In the meantime, Poland struggles with a painful housing deficit, and the number of conversions of office spaces into residential ones is small compared to the scale of demolitions. Perhaps the situation in the country will be changed by the developing PRS market, where investors may be tempted to undertake spectacular renovations, for example, in districts traditionally associated with office buildings. An example of such a trend could be the sale of the Obrzeżna Center office building by the Octava Fund to an investor who intends to remodel it and change its function to residential. The Obrzeżna Center is a building located at the main intersection of the Mokotów Business Area – colloquially called Mordor by the residents of Warsaw.

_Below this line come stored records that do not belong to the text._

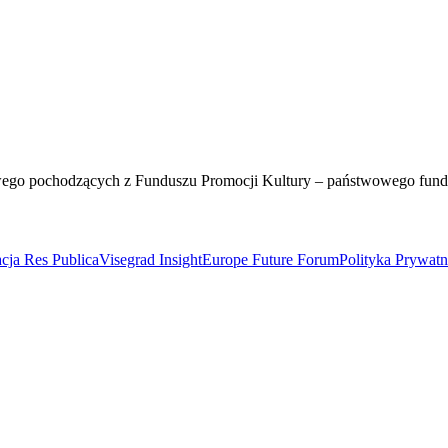
wego pochodzących z Funduszu Promocji Kultury – państwowego fun
cja Res Publica
Visegrad Insight
Europe Future Forum
Polityka Prywat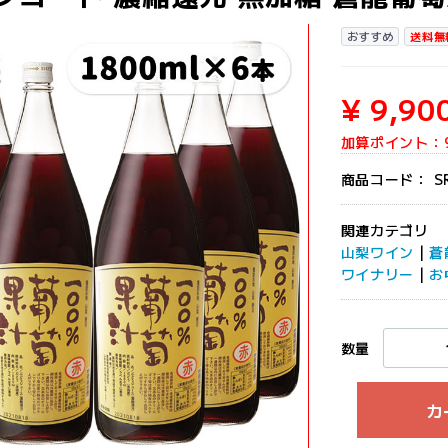
おすすめ
送料無
¥ 9,90
加算ポイント：
商品コード：
S
関連カテゴリ
山梨ワイン
|
蒼
ワイナリー
|
お
数量
カ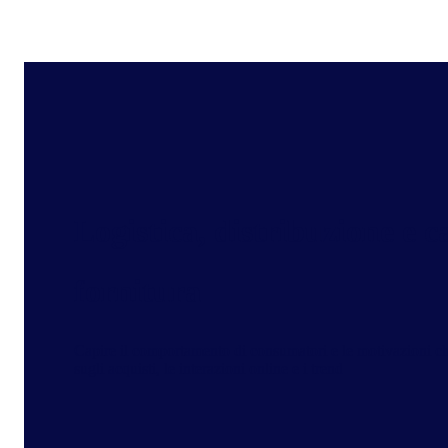
Logistica, distribuzione e c
fornitura
Capire il comportamento di consumatori e le motivazioni che
sugli acquisti, le interazioni online e i trend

“Many office properties in Poland, especially older ones, like in the USA or Germany, are in a very difficult economic situation. The sale of such assets often means the building’s liquidation. You can see this in the large number of demolitions that can be observed in the centers of Polish cities recently” – explains Dr. Jan Gąsiorowski.

For example, Atrium International is disappearing from the landscape of Warsaw and Empark Mokotów Business Park is to be radically rebuilt. The same is happening in every bigger city in Poland. In Krakow, Plaza mall is disappearing, and in Wrocław, the Impel office building. Specialists also point out that there are no incentives, either financial or regulatory, to transforming and remodeling existing projects. On August 16, 2022, the Ministry of Development and Technology published a draft law on changing the usage of some non-residential buildings to residential ones, which was later renamed the draft law on changing the Building Law Act and the Flourishing Accommodation Development Act. The conversion according to the project was to be implemented without the need for a construction permit, with the exception of the building’s structural elements. One of the project’s flaws, which was supposed to be accepted by the Council of Ministers in the third quarter of 2023, was the limited time frame within which conversions could be carried out. This was to happen only within 2 years from the entrance of the regulations into force. Additionally, provisions were included in the project, according to which the municipality would receive an preferential offer to purchase apartments or residential buildings corresponding to at least 5% of the total investment area, which would significantly increase the cost of such a conversion. Currently, there are no announcements regarding the further fate of these regulations.

“The lack of regulations stimulating the conversion of office spaces into residential ones puts such ambitious and interesting projects in a difficult situation. Currently, investors can only use the regulations and procedures within the so-called lex developer, which does not always promote conversion as a desirable direction of remodeling. The example from across the ocean, where we have both tax and legal incentives, is an interesting direction that allows local authorities to effectively influence urban space. Appropriate regulations dedicated to converting office buildings into residential ones can increase the number of such projects carried out on the Polish market and thereby ensure a significant increase in available housing space in the largest cities in Poland” – summarized Dr. Jan Gąsiorowski.

According to JLL calculations on the German market, the costs of converting offices into residential spaces in the major cities are on average almost 50% less than in the case of new buildings, despite the various challenges associated with the construction and adjustment of such buildings. In addition, CO2 emissions are significantly lower in the case of renovations. According to the latest research, buildings account for 38% of global CO2 emissions, of which 28% comes from the operation of buildings, and the remaining 10% is caused by the energy consumption needed to produce materials and technologies used in construction.